I just got back the full copy-edit of Surreality from Brian along with some really great comments. Looking at edited drafts or starting any revision process can make you feel like you’ve screwed everything up, that nothing of what you’ve written on the page is any good and you should just pack it up and go home.
You’re already home? Go crawl under your covers and don’t come out for a week.
The thing is, this way is thinking is wrong for a couple of reasons:
1) Just by sheer percentages a lot of what you wrote is actually doing just fine. Even if you get a draft back with hundreds or even thousands of edits, a novel is tens of thousands of words. Something obviously worked, and some things can be improved.

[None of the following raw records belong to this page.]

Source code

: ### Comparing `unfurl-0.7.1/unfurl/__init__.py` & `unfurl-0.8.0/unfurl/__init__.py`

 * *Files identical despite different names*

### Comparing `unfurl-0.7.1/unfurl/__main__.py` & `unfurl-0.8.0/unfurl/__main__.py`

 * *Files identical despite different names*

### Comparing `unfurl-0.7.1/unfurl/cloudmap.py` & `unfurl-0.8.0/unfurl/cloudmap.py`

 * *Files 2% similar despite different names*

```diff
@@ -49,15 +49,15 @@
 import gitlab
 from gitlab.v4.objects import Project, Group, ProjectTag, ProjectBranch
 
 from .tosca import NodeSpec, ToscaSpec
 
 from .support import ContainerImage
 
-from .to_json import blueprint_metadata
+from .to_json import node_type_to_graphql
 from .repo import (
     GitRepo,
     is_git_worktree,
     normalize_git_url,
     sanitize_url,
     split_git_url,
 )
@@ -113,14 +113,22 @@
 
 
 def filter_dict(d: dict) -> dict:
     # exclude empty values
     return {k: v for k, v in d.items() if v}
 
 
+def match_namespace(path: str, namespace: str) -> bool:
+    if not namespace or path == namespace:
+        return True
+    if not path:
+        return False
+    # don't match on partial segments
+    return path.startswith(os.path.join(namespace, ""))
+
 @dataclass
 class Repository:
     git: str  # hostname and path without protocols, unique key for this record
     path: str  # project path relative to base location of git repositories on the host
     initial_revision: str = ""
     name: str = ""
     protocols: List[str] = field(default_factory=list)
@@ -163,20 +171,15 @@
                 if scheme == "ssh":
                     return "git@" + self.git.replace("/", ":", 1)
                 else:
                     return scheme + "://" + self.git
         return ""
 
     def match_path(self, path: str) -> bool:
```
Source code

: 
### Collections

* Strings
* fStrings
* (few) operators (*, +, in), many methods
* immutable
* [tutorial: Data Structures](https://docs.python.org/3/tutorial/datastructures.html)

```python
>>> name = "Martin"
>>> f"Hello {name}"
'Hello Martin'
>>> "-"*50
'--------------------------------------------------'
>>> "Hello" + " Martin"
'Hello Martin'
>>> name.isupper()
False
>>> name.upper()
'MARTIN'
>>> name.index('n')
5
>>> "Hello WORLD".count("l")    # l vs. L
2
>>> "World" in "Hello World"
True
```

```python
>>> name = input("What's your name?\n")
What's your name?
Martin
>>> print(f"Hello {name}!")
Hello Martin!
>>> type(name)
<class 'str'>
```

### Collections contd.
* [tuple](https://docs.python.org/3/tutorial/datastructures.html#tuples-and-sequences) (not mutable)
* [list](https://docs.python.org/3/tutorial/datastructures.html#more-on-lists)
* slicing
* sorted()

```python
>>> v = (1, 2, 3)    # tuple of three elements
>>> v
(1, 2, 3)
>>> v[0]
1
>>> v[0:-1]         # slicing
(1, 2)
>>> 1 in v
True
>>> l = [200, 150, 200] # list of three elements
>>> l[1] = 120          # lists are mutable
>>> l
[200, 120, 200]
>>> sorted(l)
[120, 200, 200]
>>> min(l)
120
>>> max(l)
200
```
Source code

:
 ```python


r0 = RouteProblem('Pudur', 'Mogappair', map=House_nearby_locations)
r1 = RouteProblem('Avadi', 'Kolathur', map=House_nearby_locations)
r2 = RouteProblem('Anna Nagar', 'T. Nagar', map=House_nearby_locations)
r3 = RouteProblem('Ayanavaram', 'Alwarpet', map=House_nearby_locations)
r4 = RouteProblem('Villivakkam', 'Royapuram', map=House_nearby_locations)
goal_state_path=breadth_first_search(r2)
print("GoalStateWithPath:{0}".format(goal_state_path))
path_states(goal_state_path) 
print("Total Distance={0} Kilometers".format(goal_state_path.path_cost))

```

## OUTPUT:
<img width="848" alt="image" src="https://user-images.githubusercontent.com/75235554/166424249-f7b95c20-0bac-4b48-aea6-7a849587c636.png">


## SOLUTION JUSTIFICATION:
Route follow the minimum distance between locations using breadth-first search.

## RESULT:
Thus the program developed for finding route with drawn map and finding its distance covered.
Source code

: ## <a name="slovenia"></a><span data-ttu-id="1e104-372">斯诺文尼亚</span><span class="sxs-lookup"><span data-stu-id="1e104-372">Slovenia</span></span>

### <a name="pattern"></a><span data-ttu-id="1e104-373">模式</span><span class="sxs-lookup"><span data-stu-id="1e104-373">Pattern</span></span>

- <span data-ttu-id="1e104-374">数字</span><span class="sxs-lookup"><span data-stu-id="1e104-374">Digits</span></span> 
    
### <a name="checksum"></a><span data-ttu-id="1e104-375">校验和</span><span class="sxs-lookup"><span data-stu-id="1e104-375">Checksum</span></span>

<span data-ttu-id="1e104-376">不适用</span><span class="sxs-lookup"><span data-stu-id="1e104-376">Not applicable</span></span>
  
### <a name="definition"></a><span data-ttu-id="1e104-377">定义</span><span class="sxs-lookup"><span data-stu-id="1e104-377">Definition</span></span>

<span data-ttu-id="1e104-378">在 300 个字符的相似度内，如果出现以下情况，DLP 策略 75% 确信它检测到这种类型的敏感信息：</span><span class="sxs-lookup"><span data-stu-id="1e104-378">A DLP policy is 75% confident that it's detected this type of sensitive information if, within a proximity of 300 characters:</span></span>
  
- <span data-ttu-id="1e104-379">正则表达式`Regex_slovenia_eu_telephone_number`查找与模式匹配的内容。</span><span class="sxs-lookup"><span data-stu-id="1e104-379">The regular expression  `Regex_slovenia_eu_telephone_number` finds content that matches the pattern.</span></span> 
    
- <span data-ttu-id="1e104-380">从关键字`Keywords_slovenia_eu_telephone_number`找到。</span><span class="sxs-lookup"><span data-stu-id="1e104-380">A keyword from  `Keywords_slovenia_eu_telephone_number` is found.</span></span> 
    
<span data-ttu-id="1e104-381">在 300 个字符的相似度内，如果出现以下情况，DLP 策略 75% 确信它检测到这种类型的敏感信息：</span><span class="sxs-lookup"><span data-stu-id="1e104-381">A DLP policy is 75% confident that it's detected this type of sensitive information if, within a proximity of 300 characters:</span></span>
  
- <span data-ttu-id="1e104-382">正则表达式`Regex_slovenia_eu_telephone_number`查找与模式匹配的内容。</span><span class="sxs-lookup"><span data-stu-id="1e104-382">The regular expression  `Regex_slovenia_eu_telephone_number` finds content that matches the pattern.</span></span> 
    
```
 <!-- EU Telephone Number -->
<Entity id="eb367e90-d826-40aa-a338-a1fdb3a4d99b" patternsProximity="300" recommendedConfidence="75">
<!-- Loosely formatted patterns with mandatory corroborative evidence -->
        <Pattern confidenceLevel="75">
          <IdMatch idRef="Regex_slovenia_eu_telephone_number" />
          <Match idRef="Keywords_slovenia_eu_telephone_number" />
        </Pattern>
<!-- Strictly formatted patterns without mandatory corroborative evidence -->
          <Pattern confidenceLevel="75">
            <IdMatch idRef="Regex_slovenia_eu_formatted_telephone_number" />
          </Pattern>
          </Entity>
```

2) It’s ironic that I’m starting this (hopefully final) revision of Surreality at a moment when I’m also doing some significant editing to technical documentation at work. I’ve been working on this technical doc on and off for about a year for a software product we released a few months ago. As things change, things in the manual need to change with them. This happens for a couple of reasons: the way the software works changes OR people who’ve read the doc need some additional explanation or things said a different way to understand it.
For a technical document this is always going to happen. Hopefully, software improves, and your ability to communicate about it improves as well. Writing technical documentation benefited a lot from my work on the fractal book, and conversely, writing this doc I think will help in future projects.
The point is, revision is just part of the game. You’re a better writer, a better version of the guy who wrote the first sentence of this story God knows how long ago. There will be things to fix, and it’s okay.
3) A separate but no less important point is that you can have blind spots to your writing; areas of the draft you would never in a million years interpret one way that pretty much every one else would. You could have said something sexist, or illogical, or stupid, and it takes the right pair of eyes (often not yours) to pull the scales away and see the work for what it is or how it will be perceived. This doesn’t mean you’re a bad writer, it’s just that some sections need adjusting and it takes outside help to see that. And the change can be subtle, but vastly affect how a character is perceived. Call characters out on their bullshit. It’s okay for some characters to have shitty views, or do bad things, but don’t let them get away with it.
4) Don’t quit because you’re tired. I’ve been working on Surreality for a long time. I want it to be done, and I want to share it with all of you, but I also want it to represent the writer I am, not the writer I was. That takes work, and that’s okay. I’ve put untold thousands of hours into this project. What’s a couple hundred more to make it better?
So take a moment and be depressed, then move on and get to work.
Amen to all of this. When I get comments on my own writing, anything less than “This is the most perfect prose since the invention of words” feels like a knife in the gut. It’s just surgery, except we don’t seem to have invented anesthesia yet. C’est la vie. And props to you for taking it all in such a positive way and moving on.